The following message was sent to our Facebook Group By Dr Bob Sangar. With his permission, we reproduce it here to inspire colleagues to help in any way they can. He got involved through Mercy Worldwide.
Please forgive the long post. I am currently 3 days into a week on the island of Lesvos. I was offered by a friend to do relief work here as there is a humanitarian crisis on the doorstep of Europe. I am working mainly at Moria, a former prison camp currently used as a registration centre for refugees. There are constant riot police on site and refugees all over the island. Circa 7000 arrive daily.

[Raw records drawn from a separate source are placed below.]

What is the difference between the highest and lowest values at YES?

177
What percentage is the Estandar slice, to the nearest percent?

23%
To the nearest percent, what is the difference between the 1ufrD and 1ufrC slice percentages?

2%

I have seen Immersion (trench) foot, acute stress reactions, URTIs, wound infections, asthma, gastritis, malnutrition, hypothermia and fractures amongst other problems. Almost all these people are fleeing conflict, terrorism or persecution (or fear of). There are many children. These are people who desperately need help and even a smile and courtesy are like manna from heaven for them. The people of Lesvos are amazing. They have little but are ready to share it all with the refugees. Like a lot of GPs I feel quite fed up at times with our job. I wanted a holiday but I left my wife and kids on half term to come here. My wife insisted I come as she knew this camp had no medical cover. However, though I miss them, I have never felt so needed professionally. I am so grateful that I’m a GP. There is no other profession that could see a feverish child, assess a woman with possible pregnancy loss, assess a knee sprain, treat a paronychia, manage infected eczema, diagnose a confusing rash as insect bites, treat scabies, manage hypertension or advise on switching antidepressants when a patient can’t find their current one. Possibly only a GP can manage this case load.

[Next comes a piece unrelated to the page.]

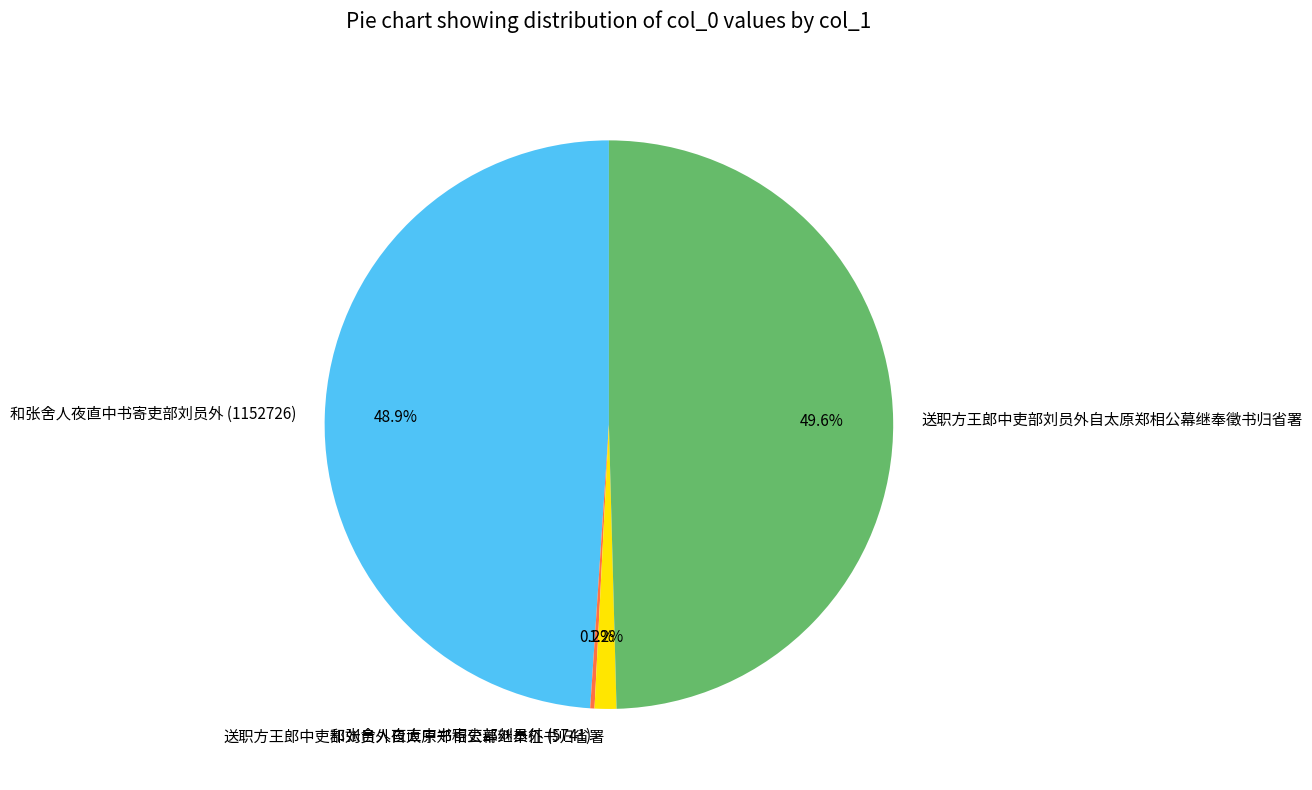

Is it true that 和张舍人夜直中书寄吏部刘员外 (1152726) is 36% of the pie?

False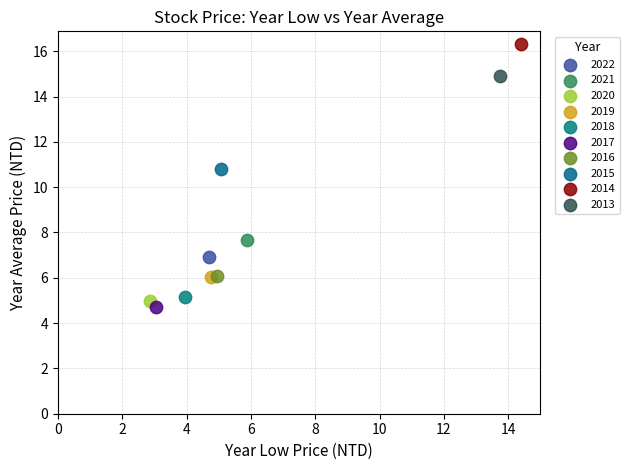

What are all the series names shown in the legend?

2022, 2021, 2020, 2019, 2018, 2017, 2016, 2015, 2014, 2013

I have been near tears at hearing these patients’ desperately sad stories of drowned children or lost husbands; I have had to make spacers with a pen knife and a plastic cup; I’ve walked over crowded sleeping refugees resting in a dark condemned sports complex at 3am reaching people needing help. I have worked with people from Sweden, Iraq, USA, Norway and Germany (all unpaid volunteers) and felt like we’ve all made a difference.
Please don’t be scared to come. There is literally something anyone can offer. It can be harrowing but I have seen such selfless humanity this week that amongst the carnage of baton injuries, death, illness and hunger I have seen hope for all of us. I’ll leave you with a picture (obtained with verbal consent) of a beautiful baby whose parents crossed from Afghanistan to Iran (over mountains) then were smuggled to Turkey and then came by dinghy to Lesvos. His Mum said he never let’s anyone other than her and his dad hold him and that he really liked me. She was just being polite but he made needy old me feel like a million dollars for a few minutes!”